Saturday, 22 October 2016

Window Washer

Jim Stafford took an art correspondence course with Norman Rockwell while in high school.  Five years later, while stationed at an army base in Massachusetts, he wrote a letter to the artist who invited him to his home.  When Stafford arrived, Rockwell "looked [him] up and down and said, 'You'll do.'"  Stafford wasn't sure what that meant.  It turned out Rockwell wanted him to pose as a model for his latest painting. (http://eyelevel.si.edu/2010/12/just-plain-folk-on-norman-rockwells-models.html)

Stafford would play a Manhattan window washer who comes upon an executive dictating a letter to his secretary.  The secretary looks up from her work to notice the window washer winking at her, oblivious to the executive.  Now she has likely missed a few sentences.  How will she explain to her boss what has transpired?
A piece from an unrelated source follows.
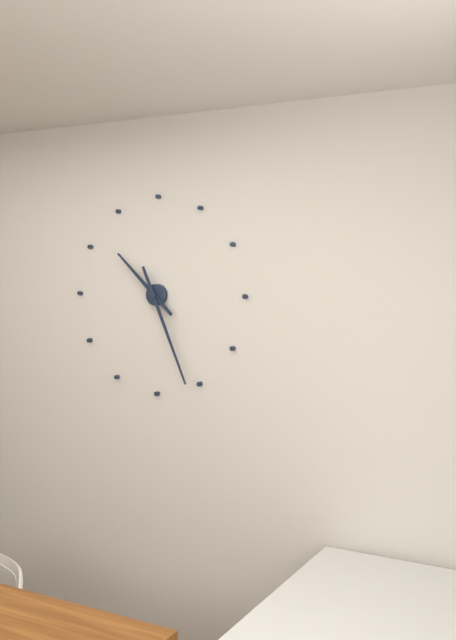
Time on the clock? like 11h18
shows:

Rockwell paid his model $30 for three days work.  When Stafford tried to cash the pay cheque, the bank teller didn't believe it was a valid cheque, given the identity of the issuer.  Years later, he wished he had kept the cheque for posterity.

Window Washer first appeared on the cover of The Saturday Evening Post on September 17, 1960.  The original painting is now in the possession of movie maker Steven Spielberg.